4:03 AM
@ThePhoton That's true for grain. Good example for grain.
@W5VO Can you give me a reference for superconducting electromagnets that store current for days? Either that electromagnet is 100% efficient or you're meaning capacitors. Superconducting electromagnets use generators to produce the electricity then put it in capacitors. When with an automatic bus bar connection allows the current surge to flow in. The generator runs the whole tine during operation.
@W5VO But that bus bar opens and closes on world breaking electromagnets like the 100 tesla multishot magnet. The 45 Tesla Hybrid magnet is different.
@W5VO I've had the privilege to examine and analyze there 2 world record electromagnets. Everything seems custom. Or custom enough to be pushing limits and buttons.

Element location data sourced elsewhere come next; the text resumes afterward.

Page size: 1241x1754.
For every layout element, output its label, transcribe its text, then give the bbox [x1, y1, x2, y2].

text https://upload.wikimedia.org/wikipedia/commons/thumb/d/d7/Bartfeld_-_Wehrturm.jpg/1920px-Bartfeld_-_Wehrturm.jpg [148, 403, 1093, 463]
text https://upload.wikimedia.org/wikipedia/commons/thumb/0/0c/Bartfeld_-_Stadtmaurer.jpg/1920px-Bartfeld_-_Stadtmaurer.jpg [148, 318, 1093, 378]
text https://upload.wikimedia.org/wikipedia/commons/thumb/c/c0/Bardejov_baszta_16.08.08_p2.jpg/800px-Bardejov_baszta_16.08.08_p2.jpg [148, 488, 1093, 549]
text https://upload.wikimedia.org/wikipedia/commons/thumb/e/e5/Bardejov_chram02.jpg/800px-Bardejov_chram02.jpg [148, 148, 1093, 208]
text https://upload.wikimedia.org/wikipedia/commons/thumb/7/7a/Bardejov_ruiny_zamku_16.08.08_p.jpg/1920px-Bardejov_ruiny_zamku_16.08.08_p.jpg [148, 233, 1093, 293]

@W5VO The exact specs they showed me were astonishing. They did things that moved boundaries. They moved boundaries that I thought were solid. I would tell everyone the amazing things they use. But they are secrets. And I'm under contract. So I can't. But they did things that are pushing the limits. It's one of those things people will say aren't a good thing to try, but they accomplished an amazing piece of scientific art.

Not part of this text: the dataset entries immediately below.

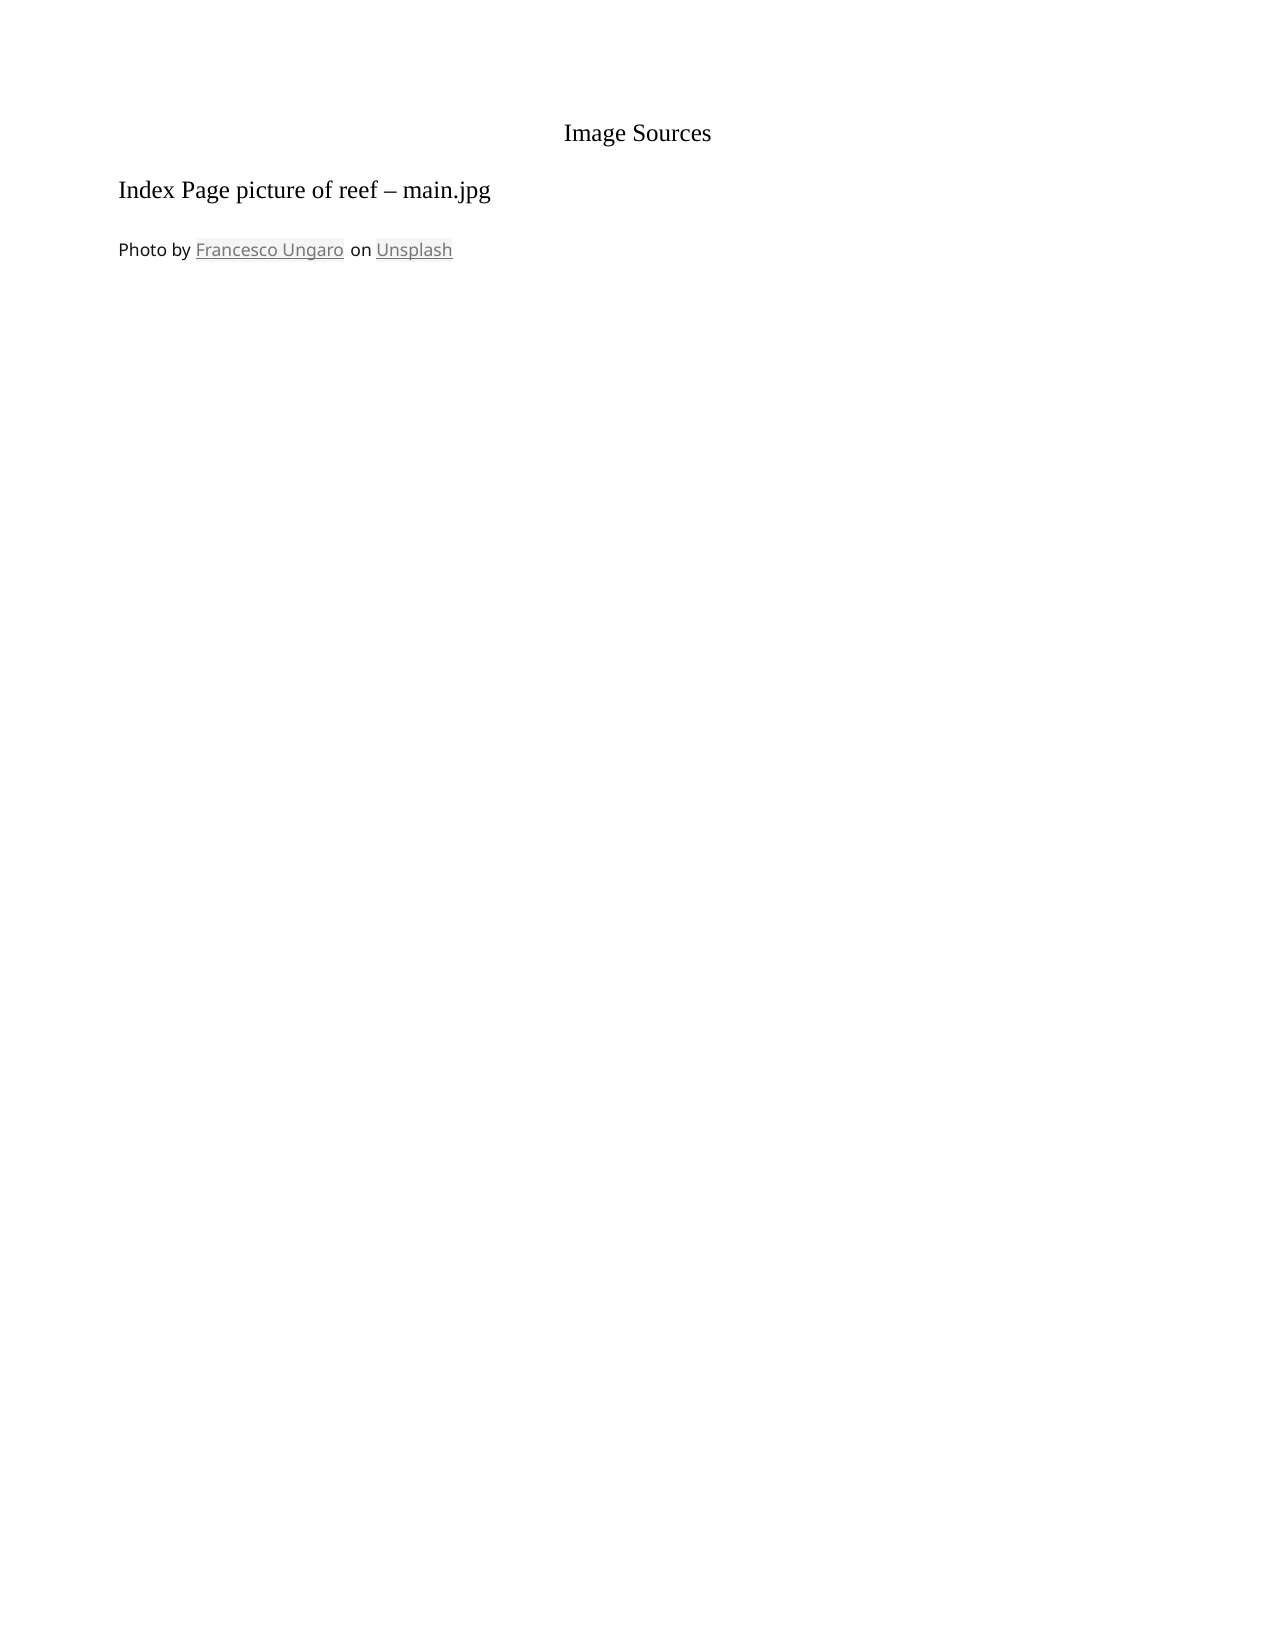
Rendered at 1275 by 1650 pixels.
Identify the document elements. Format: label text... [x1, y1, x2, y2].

text Image Sources [118, 118, 1157, 147]
text Photo by Francesco Ungaro on Unsplash [118, 233, 1157, 262]
text Index Page picture of reef – main.jpg [118, 176, 1157, 204]
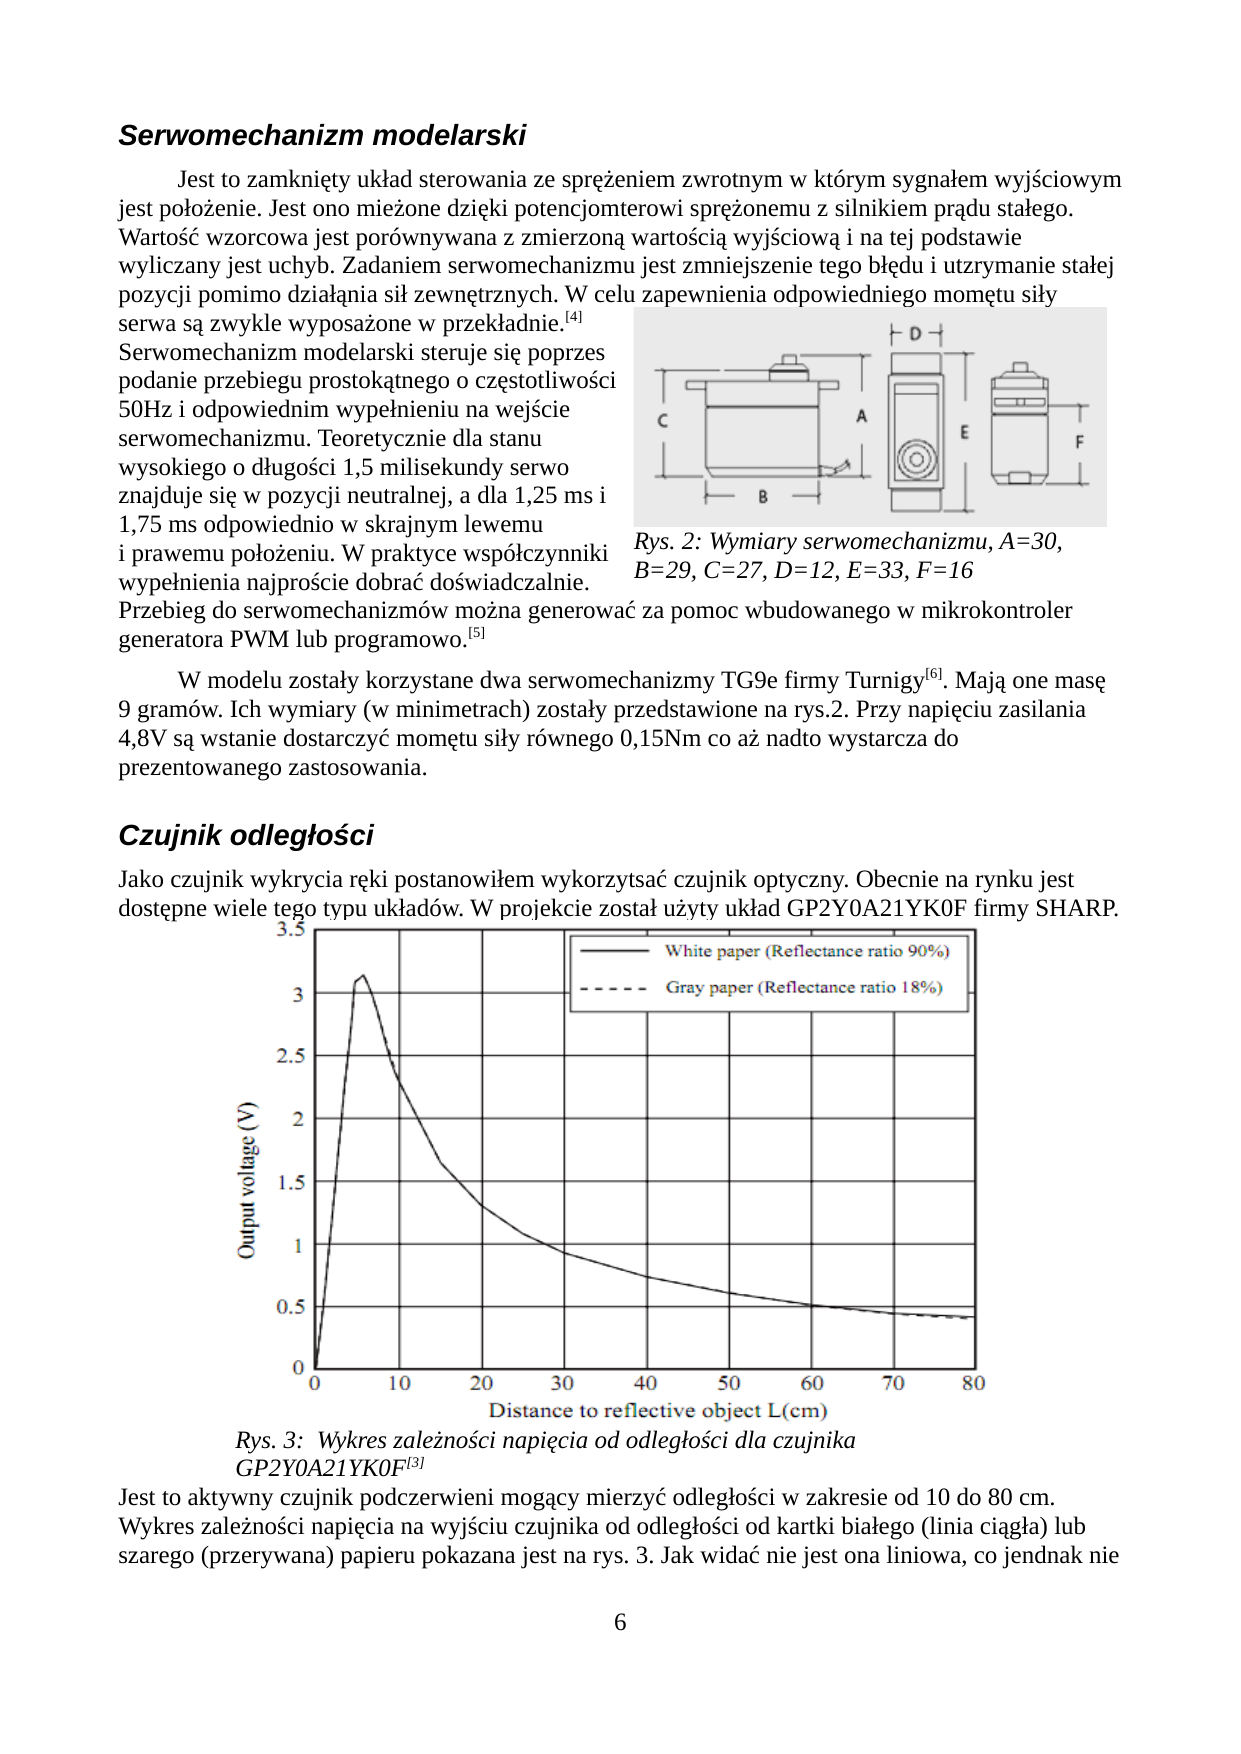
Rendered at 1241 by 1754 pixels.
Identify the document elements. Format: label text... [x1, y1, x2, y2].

picture [633, 307, 1107, 527]
subtitle Serwomechanizm modelarski [118, 118, 1122, 152]
text W modelu zostały korzystane dwa serwomechanizmy TG9e firmy Turnigy[6]. Mają one masę 9 gramów. Ich wymiary (w minimetrach) zostały przedstawione na rys.2. Przy napięciu zasilania 4,8V są wstanie dostarczyć momętu siły równego 0,15Nm co aż nadto wystarcza do prezentowanego zastosowania. [118, 665, 1122, 780]
picture [235, 920, 990, 1425]
subtitle Czujnik odległości [118, 818, 1122, 851]
text Rys. 3: Wykres zależności napięcia od odległości dla czujnika GP2Y0A21YK0F[3] [235, 1425, 990, 1482]
text Jako czujnik wykrycia ręki postanowiłem wykorzytsać czujnik optyczny. Obecnie na rynku jest dostępne wiele tego typu układów. W projekcie został użyty układ GP2Y0A21YK0F firmy SHARP. Jest to aktywny czujnik podczerwieni mogący mierzyć odległości w zakresie od 10 do 80 cm. Wykres zależności napięcia na wyjściu czujnika od odległości od kartki białego (linia ciągła) lub szarego (przerywana) papieru pokazana jest na rys. 3. Jak widać nie jest ona liniowa, co jendnak nie [118, 864, 1122, 1568]
text Jest to zamknięty układ sterowania ze sprężeniem zwrotnym w którym sygnałem wyjściowym jest położenie. Jest ono mieżone dzięki potencjomterowi sprężonemu z silnikiem prądu stałego. Wartość wzorcowa jest porównywana z zmierzoną wartością wyjściową i na tej podstawie wyliczany jest uchyb. Zadaniem serwomechanizmu jest zmniejszenie tego błędu i utzrymanie stałej pozycji pomimo działąnia sił zewnętrznych. W celu zapewnienia odpowiedniego momętu siły serwa są zwykle wyposażone w przekładnie.[4] Serwomechanizm modelarski steruje się poprzes podanie przebiegu prostokątnego o częstotliwości 50Hz i odpowiednim wypełnieniu na wejście serwomechanizmu. Teoretycznie dla stanu wysokiego o długości 1,5 milisekundy serwo znajduje się w pozycji neutralnej, a dla 1,25 ms i 1,75 ms odpowiednio w skrajnym lewemu i prawemu położeniu. W praktyce współczynniki wypełnienia najproście dobrać doświadczalnie. Przebieg do serwomechanizmów można generować za pomoc wbudowanego w mikrokontroler generatora PWM lub programowo.[5] [118, 164, 1122, 653]
text Rys. 2: Wymiary serwomechanizmu, A=30, B=29, C=27, D=12, E=33, F=16 [633, 527, 1107, 584]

@W5VO Since everyone now uses the term "stored" to describe an inductor. Even though that's not the processes. As I explained it being more complicated than it seems. For fun I used a coil to in a sense "store" energy in the coil and make it output 197 VAC RMS. I used a coil from a transformer. Approximately 14-16 gauge copper magnet wire. Around approximately 100 or more turns. Which was directly connected by a 16340 3.7 volt lithium Ion cell.
@W5VO I shorted the battery to the coil. The switching mechanism was a magnetic switch switching at 60 Hz. It used magnetism to act as a switch. The output was measured from the negative and positive end. I then put my right pointer finger on the negative output. Then my left pointer finger on the positive output. I held the positive first and made final contact to the negative. It gave me a jolt. But nothing painful or worrying.
That gave me an idea. I then used the same setup, but changed one thing. Instead of using the 1 coil. I got 5 more. The known coils had 120 turns per coil. I estimate that the voltage (given that the first coil was probably not yet 120 turns but close and the volt different ratio between the coils) is 1,197 volts AC. The cold temperature blue spark was very small. But I estimate the voltage to be around 1,197 volts.